Using the summary of the SF-6D study in systemic sclerosis, decide whether each statement agrees with the text, answering yes or no and quoting the deciding words. (a) Study 2 enrolled 168 patients. (b) Agreement between the SF-6D and the direct preference measures was high. (c) The authors describe their work as the first study to assess the SF-6D in SSc.

Page extract:
"""

Reliability, Validity, and Minimally Important Differences of the SF-6D in Systemic Sclerosis
Published in: Quality of Life Research, v. 16, no. 6, Aug. 2007, p. 1083-1092
OBJECTIVES: To evaluate the reliability and validity and estimate the minimally important difference (MID) for the SF-6D in patients with systemic sclerosis (SSc). SUBJECTS: The authors used data from two clinical studies to analyze the SF-6D in patients with SSc: Study 1 was a cross-sectional observational study (N = 107) designed to assess three direct preference measures--the rating scale, time trade-off, and standard gamble (SG) in patients with diffuse SSc and limited SSc, and Study 2 was a 12-month randomized, placebo-controlled, clinical trial (N = 168) assessing oral bovine collagen versus placebo in diffuse SSc. METHODS: The authors assessed the test-retest reliability of the SF-6D in Study 2 over a mean (SD) 4.8 (3.0)-week interval and the agreement between the SF-6D and direct preference measures in Study 1 using intraclass correlations (ICC). The MID was estimated using three different anchors--the SF-36 change in health item (patients who answered somewhat better formed the MID group), the Health Assessment Questionnaire-Disability Index (HAQ-DI; change of =0.14 and =0.22) and the skin score (change of =5.3). RESULTS: The mean (SD) SF-6D scores were 0.61 (0.12) in Study 1 and 0.64 (0.13) in Study 2. Test-retest reliability for the SF-6D was high (ICC = 0.82 [95% CI: 0.76, 0.87]). Agreement between the SF-6D and three direct preferences measures was poor to moderate (0.16-0.52). The MID estimate for the SF-6D using the change in SF-36 item -0.012 and this level of change was similar to the no change group. The mean MID estimate for the SF-6D improvement using the HAQ-DI and skin score as anchors was 0.035 (effect size of 0.27). CONCLUSION: This is the first study to assess the SF-6D in SSc. The SF-6D is reliable and valid in patients with SSc. We provide MID estimates that can aid in calculating sample size for clinical trials involving patients with diffuse SSc.

"""

[Dataset records]
"""

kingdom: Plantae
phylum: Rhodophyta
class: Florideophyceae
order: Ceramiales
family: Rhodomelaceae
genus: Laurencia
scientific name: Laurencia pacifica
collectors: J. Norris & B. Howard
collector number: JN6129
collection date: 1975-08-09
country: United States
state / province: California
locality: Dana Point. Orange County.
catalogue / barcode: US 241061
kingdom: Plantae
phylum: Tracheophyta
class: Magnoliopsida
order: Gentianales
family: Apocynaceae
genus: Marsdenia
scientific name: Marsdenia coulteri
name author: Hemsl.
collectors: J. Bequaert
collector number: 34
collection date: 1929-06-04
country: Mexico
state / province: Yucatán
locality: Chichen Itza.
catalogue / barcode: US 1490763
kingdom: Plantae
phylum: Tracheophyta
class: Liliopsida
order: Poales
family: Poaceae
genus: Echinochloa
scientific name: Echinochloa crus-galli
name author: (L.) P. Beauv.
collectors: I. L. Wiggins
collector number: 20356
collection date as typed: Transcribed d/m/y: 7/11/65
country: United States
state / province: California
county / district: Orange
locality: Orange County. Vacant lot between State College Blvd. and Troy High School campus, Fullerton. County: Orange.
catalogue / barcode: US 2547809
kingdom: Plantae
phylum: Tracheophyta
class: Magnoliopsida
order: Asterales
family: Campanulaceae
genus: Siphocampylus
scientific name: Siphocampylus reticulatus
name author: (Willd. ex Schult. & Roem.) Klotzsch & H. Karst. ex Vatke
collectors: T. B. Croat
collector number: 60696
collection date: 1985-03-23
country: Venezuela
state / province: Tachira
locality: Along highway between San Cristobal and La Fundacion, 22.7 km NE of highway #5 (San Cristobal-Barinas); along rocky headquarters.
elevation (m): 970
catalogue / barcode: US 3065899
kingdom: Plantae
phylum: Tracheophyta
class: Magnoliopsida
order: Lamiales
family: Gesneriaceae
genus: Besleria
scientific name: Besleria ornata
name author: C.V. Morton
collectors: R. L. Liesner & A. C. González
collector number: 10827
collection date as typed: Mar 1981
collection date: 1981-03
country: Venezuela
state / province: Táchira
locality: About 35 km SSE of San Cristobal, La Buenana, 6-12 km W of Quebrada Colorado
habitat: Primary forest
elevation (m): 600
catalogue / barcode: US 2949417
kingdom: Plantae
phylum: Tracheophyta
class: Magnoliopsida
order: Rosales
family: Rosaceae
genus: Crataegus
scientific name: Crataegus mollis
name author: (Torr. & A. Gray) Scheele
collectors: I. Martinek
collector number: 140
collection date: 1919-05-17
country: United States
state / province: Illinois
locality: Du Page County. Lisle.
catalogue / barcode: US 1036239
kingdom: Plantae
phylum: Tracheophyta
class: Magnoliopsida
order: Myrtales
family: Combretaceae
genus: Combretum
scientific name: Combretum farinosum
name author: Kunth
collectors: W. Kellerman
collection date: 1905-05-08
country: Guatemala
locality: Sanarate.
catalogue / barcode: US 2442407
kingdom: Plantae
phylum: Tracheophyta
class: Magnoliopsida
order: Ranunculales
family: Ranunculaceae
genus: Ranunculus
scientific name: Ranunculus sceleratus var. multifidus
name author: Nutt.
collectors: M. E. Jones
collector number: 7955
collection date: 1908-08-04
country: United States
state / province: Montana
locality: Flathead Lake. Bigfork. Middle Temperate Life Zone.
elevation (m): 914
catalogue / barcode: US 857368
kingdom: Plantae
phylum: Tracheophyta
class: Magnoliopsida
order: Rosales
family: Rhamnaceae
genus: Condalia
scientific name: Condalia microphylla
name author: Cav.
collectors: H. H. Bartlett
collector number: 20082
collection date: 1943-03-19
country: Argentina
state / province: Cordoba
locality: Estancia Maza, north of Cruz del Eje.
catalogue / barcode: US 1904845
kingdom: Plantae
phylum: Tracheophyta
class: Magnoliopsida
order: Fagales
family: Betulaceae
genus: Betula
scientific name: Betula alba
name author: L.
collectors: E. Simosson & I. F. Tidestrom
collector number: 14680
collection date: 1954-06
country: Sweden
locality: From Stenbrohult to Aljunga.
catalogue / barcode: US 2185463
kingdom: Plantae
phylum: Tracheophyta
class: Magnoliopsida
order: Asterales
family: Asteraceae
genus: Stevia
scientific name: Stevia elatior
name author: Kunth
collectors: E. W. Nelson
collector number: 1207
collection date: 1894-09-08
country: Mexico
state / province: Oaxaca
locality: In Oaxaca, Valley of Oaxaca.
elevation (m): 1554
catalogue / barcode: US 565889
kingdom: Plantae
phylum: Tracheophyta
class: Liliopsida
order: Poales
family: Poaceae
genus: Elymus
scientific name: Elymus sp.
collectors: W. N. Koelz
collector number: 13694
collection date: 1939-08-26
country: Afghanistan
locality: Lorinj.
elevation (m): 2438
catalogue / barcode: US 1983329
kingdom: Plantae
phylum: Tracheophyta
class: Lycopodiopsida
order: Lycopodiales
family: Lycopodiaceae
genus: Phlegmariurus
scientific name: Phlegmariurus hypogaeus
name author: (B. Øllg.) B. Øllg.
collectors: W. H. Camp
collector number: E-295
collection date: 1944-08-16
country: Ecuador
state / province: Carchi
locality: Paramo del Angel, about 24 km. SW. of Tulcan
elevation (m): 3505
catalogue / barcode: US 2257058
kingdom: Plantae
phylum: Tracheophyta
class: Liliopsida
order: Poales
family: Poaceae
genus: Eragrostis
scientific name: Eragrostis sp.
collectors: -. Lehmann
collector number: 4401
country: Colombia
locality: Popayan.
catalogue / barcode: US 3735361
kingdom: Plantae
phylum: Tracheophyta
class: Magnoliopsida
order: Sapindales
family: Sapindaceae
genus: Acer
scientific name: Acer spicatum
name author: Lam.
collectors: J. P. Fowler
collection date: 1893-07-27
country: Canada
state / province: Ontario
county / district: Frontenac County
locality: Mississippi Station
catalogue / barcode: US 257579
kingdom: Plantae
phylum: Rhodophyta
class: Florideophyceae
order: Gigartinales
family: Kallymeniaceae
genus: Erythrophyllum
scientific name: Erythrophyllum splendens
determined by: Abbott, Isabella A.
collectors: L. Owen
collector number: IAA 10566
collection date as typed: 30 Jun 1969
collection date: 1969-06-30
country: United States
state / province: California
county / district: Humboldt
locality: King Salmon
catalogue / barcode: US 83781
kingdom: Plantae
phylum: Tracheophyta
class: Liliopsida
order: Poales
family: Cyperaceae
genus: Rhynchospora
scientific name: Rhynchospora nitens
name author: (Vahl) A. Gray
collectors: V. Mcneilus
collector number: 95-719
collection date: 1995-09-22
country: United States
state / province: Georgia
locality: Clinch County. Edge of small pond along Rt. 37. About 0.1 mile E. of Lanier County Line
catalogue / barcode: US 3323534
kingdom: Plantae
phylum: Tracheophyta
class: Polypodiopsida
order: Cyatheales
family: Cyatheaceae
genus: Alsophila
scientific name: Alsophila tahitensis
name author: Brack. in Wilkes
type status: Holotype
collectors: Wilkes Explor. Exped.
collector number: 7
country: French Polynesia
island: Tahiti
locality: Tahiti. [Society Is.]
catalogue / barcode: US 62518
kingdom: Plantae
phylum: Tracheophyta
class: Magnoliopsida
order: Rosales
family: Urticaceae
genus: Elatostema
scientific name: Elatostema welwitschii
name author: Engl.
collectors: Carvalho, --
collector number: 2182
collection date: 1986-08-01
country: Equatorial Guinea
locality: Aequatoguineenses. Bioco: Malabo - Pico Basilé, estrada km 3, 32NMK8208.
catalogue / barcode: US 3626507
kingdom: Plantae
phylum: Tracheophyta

"""

Answer box:
(a) Yes: "Study 2 was a 12-month randomized, placebo-controlled, clinical trial (N = 168)"
(b) No: "Agreement between the SF-6D and three direct preferences measures was poor to moderate (0.16-0.52)."
(c) Yes: "This is the first study to assess the SF-6D in SSc."